3. **Result storage patterns in OmicVerse**:
   - Cell type annotations → `adata.obs['<key>']`
   - Marker gene results → `adata.uns['<key>']` (includes 'names', 'scores', 'logfoldchanges')
   - Differential expression → `adata.uns['rank_genes_groups']`

## Examples
- "Run SCSA with both CellMarker and PanglaoDB references on PBMC3k, then benchmark against manual marker assignments before feeding the results into CellVote."
- "Annotate tumour microenvironment states in the MetaTiME Figshare dataset, highlight Major_MetaTiME classes, and export the label distribution per patient."
- "Download Cell Ontology resources, map `haber_2017_regions` clusters to ontology terms, and enrich ambiguous clusters using Cell Taxonomy hints."

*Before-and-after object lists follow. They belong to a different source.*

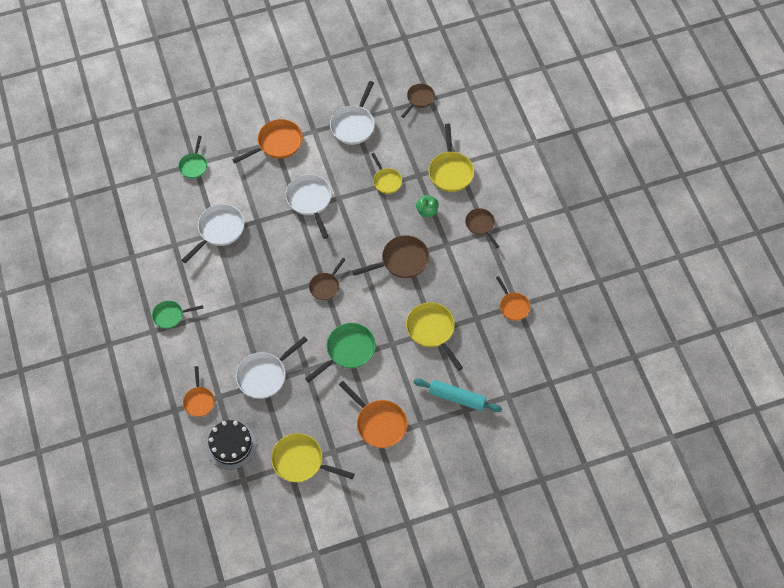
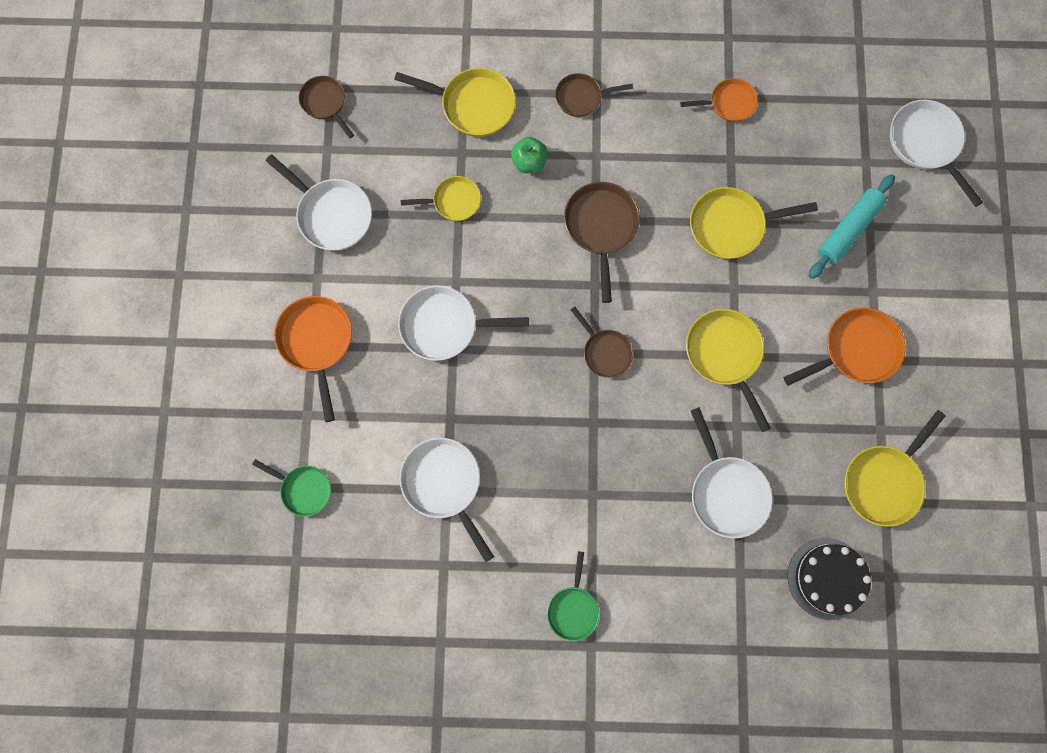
camera: 70 degrees left, 15 degrees up
orange pan [183,366,215,417] -> none
green pan [305,323,376,383] -> yellow pan [686,309,771,432]
none -> white pan [890,100,983,207]

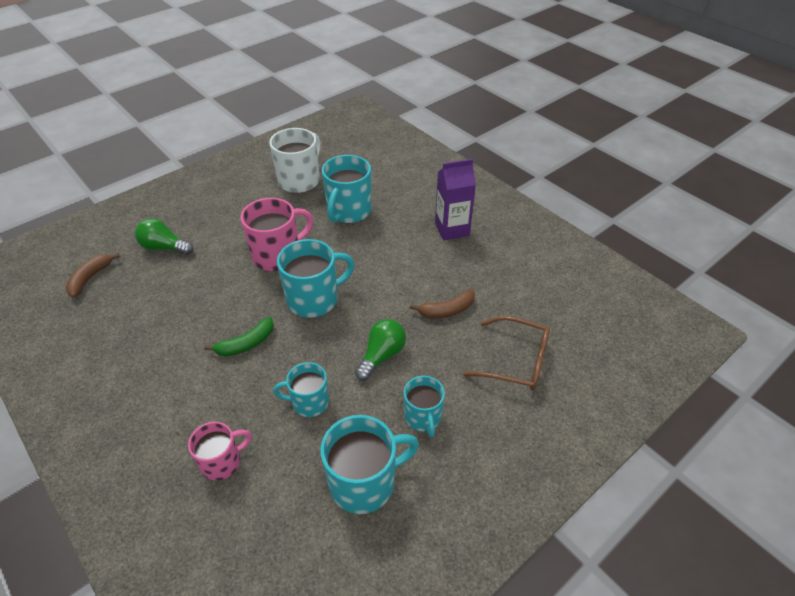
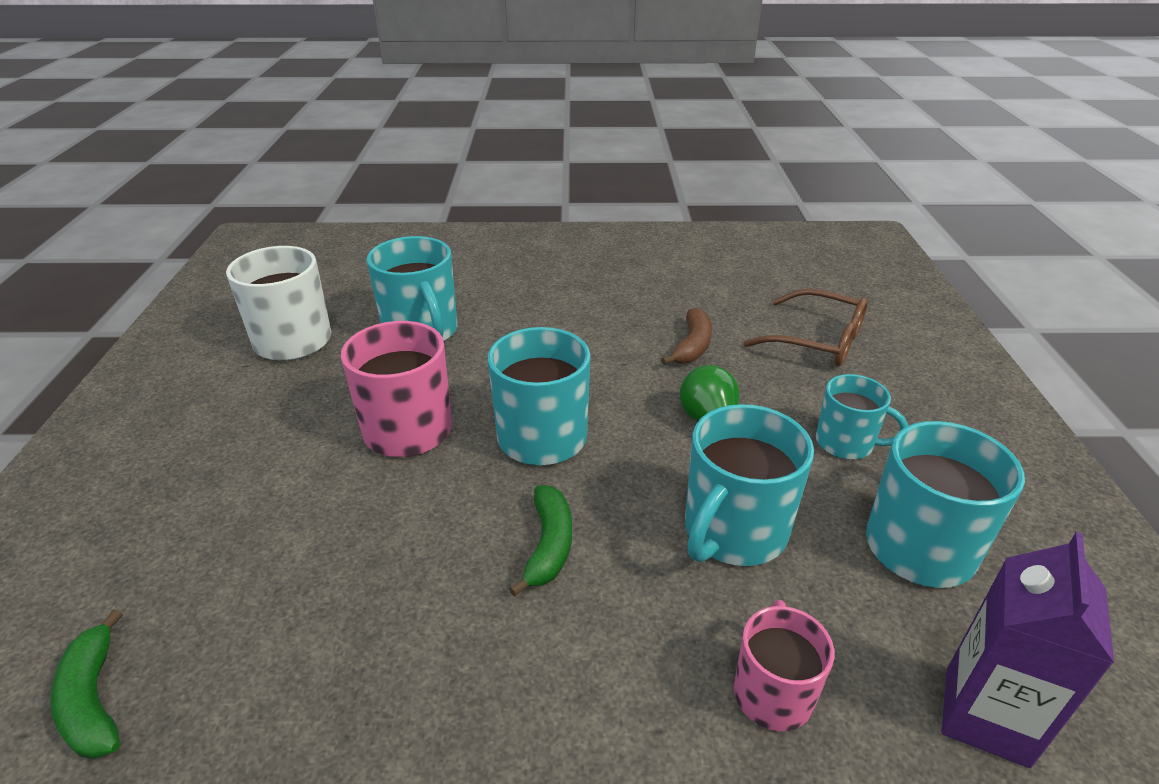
camera: 50 degrees left, 10 degrees down
brown banana [66,253,120,298] -> green banana [50,609,123,759]
green light bulb [135,218,194,255] -> none
turquoise mug [273,362,329,417] -> turquoise mug [685,404,814,566], size x1.61
purple carton [435,159,476,241] -> purple carton moved to [942,532,1114,768]
brown glasses [463,316,550,391] -> brown glasses turned 60 degrees clockwise [743,289,868,366]

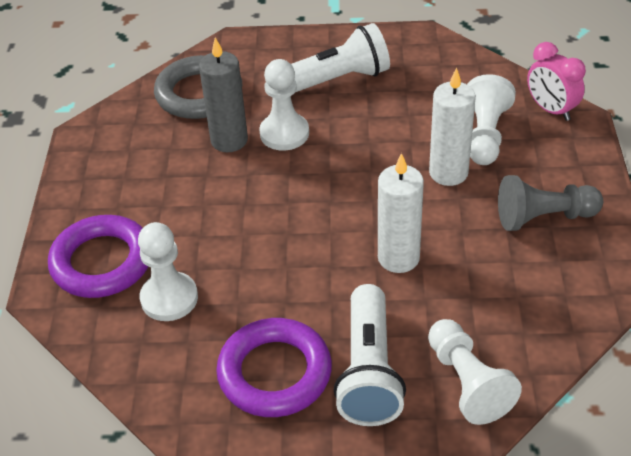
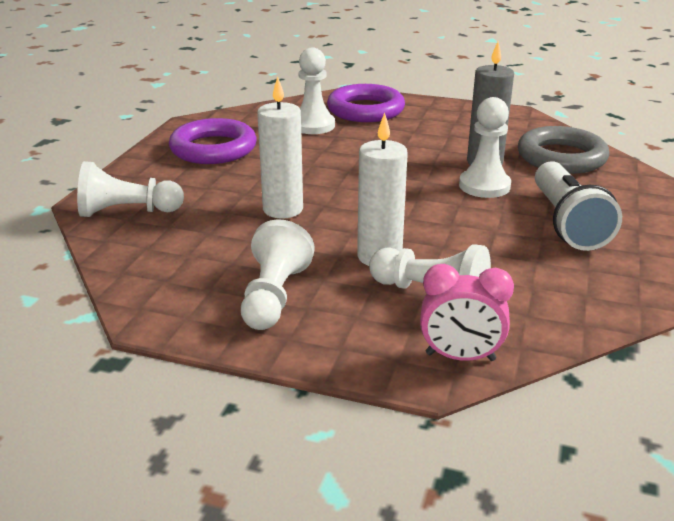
camera: 105 degrees right, 15 degrees down
white flashlight [334,284,406,426] -> none
grey pawn [498,175,603,231] -> white pawn [241,219,315,330]
pink clock [527,42,586,121] -> pink clock turned 150 degrees counterclockwise [420,264,514,361]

- "Propagate RNA-derived `major_celltype` labels onto GLUE-integrated ATAC cells and report clusters with high transfer uncertainty."

## References
- Tutorials and notebooks: [`t_cellanno.ipynb`](../../../omicverse_guide/docs/Tutorials-single/t_cellanno.ipynb), [`t_metatime.ipynb`](../../../omicverse_guide/docs/Tutorials-single/t_metatime.ipynb), [`t_cellvote.md`](../../../omicverse_guide/docs/Tutorials-single/t_cellvote.md), [`t_cellvote_pbmc3k.ipynb`](../../../omicverse_guide/docs/Tutorials-single/t_cellvote_pbmc3k.ipynb), [`t_cellmatch.ipynb`](../../../omicverse_guide/docs/Tutorials-single/t_cellmatch.ipynb), [`t_gptanno.ipynb`](../../../omicverse_guide/docs/Tutorials-single/t_gptanno.ipynb), [`t_anno_trans.ipynb`](../../../omicverse_guide/docs/Tutorials-single/t_anno_trans.ipynb).
- Sample data & assets: PBMC3k matrix from 10x Genomics, MetaTiME `TiME_adata_scvi.h5ad` (Figshare), SCSA database downloads, GLUE embeddings under `data/analysis_lymph/`, Cell Ontology `cl.json`, and Cell Taxonomy resource.
- Quick copy commands: [`reference.md`](reference.md).